BEGIN Information
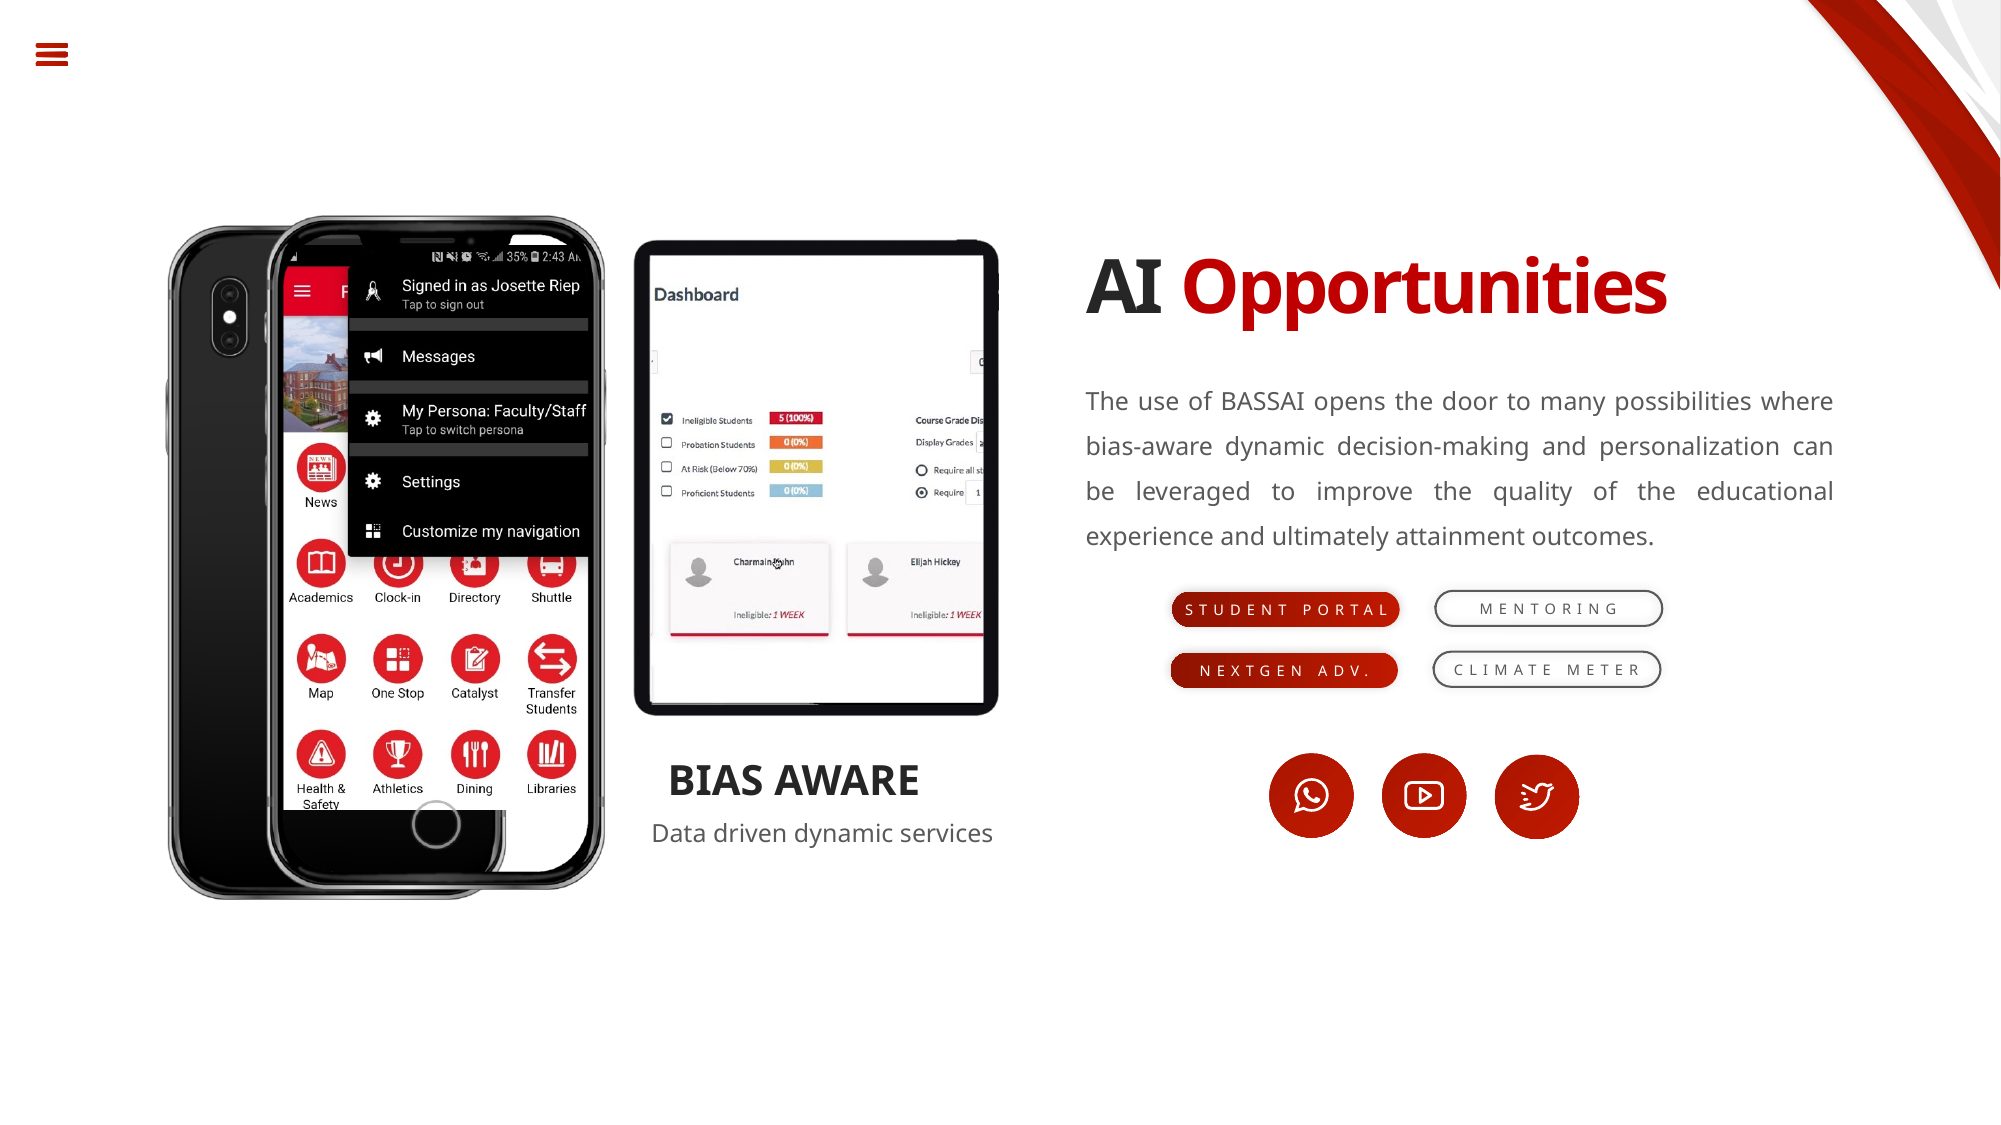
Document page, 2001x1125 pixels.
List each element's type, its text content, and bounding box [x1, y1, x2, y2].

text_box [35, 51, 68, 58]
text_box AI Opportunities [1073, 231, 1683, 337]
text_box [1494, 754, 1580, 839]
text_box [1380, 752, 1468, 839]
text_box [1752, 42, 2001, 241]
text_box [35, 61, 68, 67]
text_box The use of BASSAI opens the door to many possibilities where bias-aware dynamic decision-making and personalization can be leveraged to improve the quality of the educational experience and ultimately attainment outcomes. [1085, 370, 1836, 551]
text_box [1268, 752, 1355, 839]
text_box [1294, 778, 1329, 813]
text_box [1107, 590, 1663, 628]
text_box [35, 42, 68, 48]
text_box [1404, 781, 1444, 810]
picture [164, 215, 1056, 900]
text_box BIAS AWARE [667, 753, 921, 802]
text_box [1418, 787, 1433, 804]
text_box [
END Information
▶ [About this task] Please reproduce the data above word for word, skipping all images.

▶ [Result of the exercise]
Document page, 2001x1125 pixels.
List each element's type, its text content, and bounding box [x1, y1, x2, y2].

text_box [35, 51, 68, 58]
text_box AI Opportunities [1073, 231, 1683, 337]
text_box [1494, 754, 1580, 839]
text_box [1380, 752, 1468, 839]
text_box [1752, 42, 2001, 241]
text_box [35, 61, 68, 67]
text_box The use of BASSAI opens the door to many possibilities where bias-aware dynamic decision-making and personalization can be leveraged to improve the quality of the educational experience and ultimately attainment outcomes. [1085, 370, 1836, 551]
text_box [1268, 752, 1355, 839]
text_box [1294, 778, 1329, 813]
text_box [1107, 590, 1663, 628]
text_box [35, 42, 68, 48]
text_box [1404, 781, 1444, 810]
picture [164, 215, 1056, 900]
text_box BIAS AWARE [667, 753, 921, 802]
text_box [1418, 787, 1433, 804]
text_box [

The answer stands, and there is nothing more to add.